Repeat all of the records exactly, leaving out the pictures.

** Opening DATA SHOWN block **

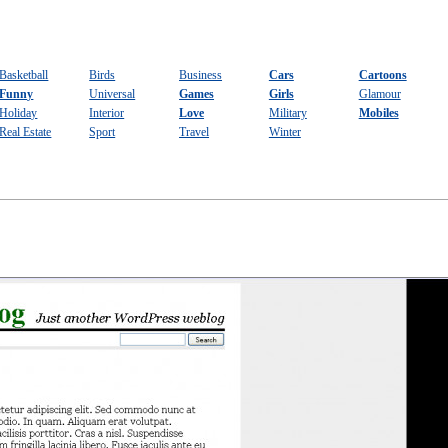
Basketball
Birds
Business
Cars
Cartoons
Funny
Universal
Games
Girls
Glamour
Holiday
Interior
Love
Military
Mobiles
Real Estate
Sport
Travel
Winter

** Closing DATA SHOWN block **

- EXERCISE RESULT
Basketball
Birds
Business
Cars
Cartoons
Funny
Universal
Games
Girls
Glamour
Holiday
Interior
Love
Military
Mobiles
Real Estate
Sport
Travel
Winter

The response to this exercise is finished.